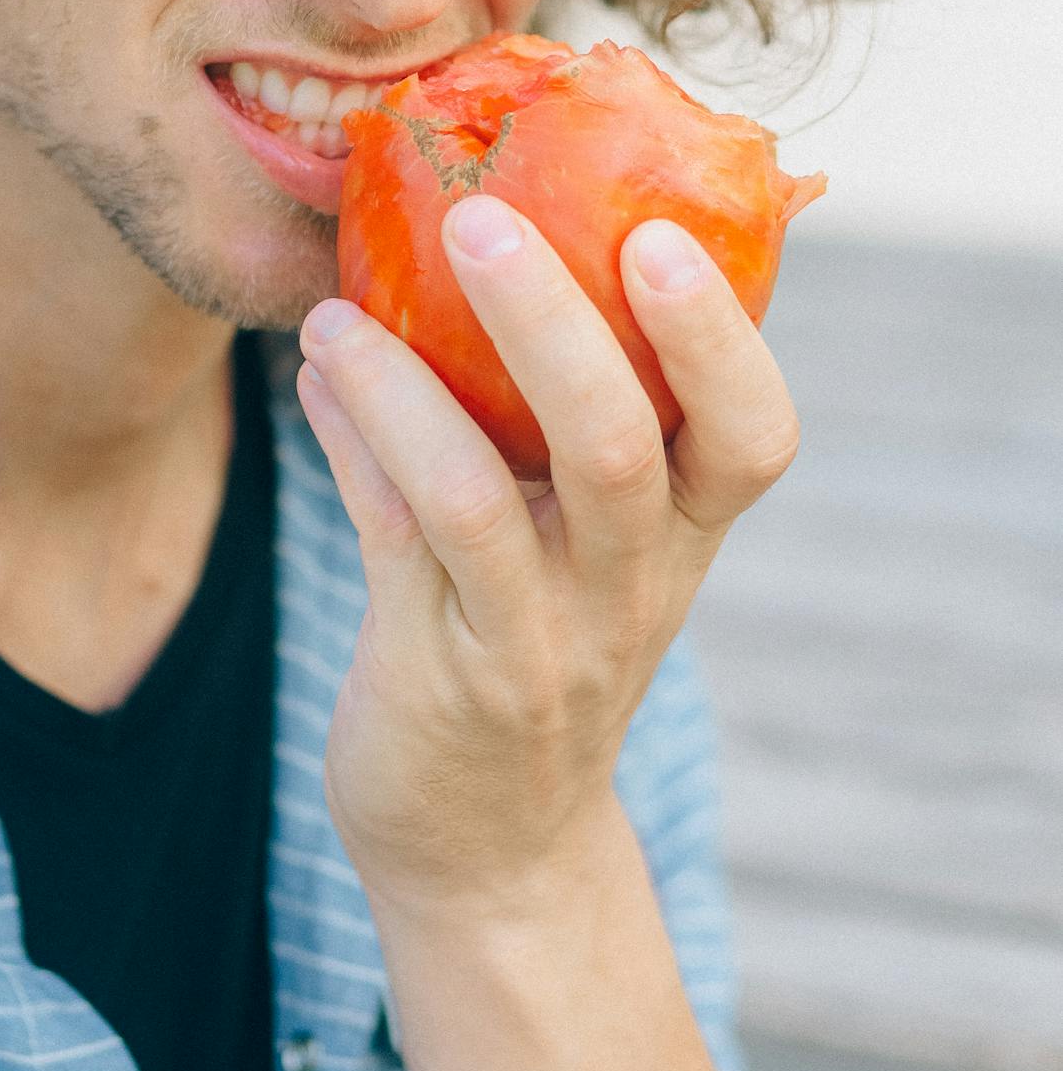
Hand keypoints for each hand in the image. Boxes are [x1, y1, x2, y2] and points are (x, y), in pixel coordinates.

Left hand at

==============================

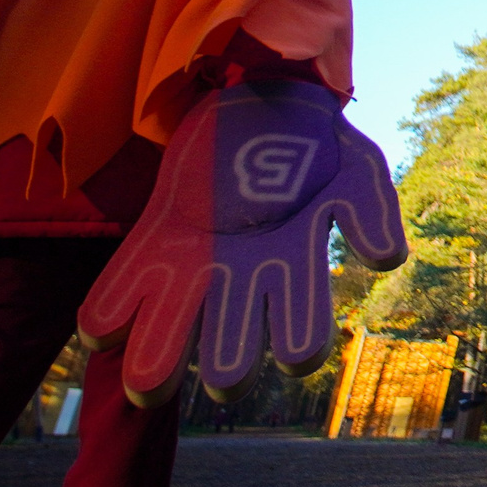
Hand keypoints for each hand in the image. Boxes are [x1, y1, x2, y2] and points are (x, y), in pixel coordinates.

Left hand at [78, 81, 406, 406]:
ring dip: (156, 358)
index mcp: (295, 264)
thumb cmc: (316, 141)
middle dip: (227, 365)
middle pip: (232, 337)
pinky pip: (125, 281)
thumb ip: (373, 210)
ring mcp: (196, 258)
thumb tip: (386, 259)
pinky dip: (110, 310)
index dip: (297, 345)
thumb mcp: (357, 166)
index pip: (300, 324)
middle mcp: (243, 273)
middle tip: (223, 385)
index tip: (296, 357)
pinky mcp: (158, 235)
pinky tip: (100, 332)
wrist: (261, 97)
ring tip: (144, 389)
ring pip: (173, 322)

==============================

Exercise objective = Everything above from the line containing "index tip: (296, 357)" through the line containing "ring pip: (173, 322)" must be copied exactly. Nothing outside that range belongs in the answer.

Finished task =
index tip: (296, 357)
pinky mcp: (158, 235)
pinky tip: (100, 332)
wrist: (261, 97)
ring tip: (144, 389)
ring pip: (173, 322)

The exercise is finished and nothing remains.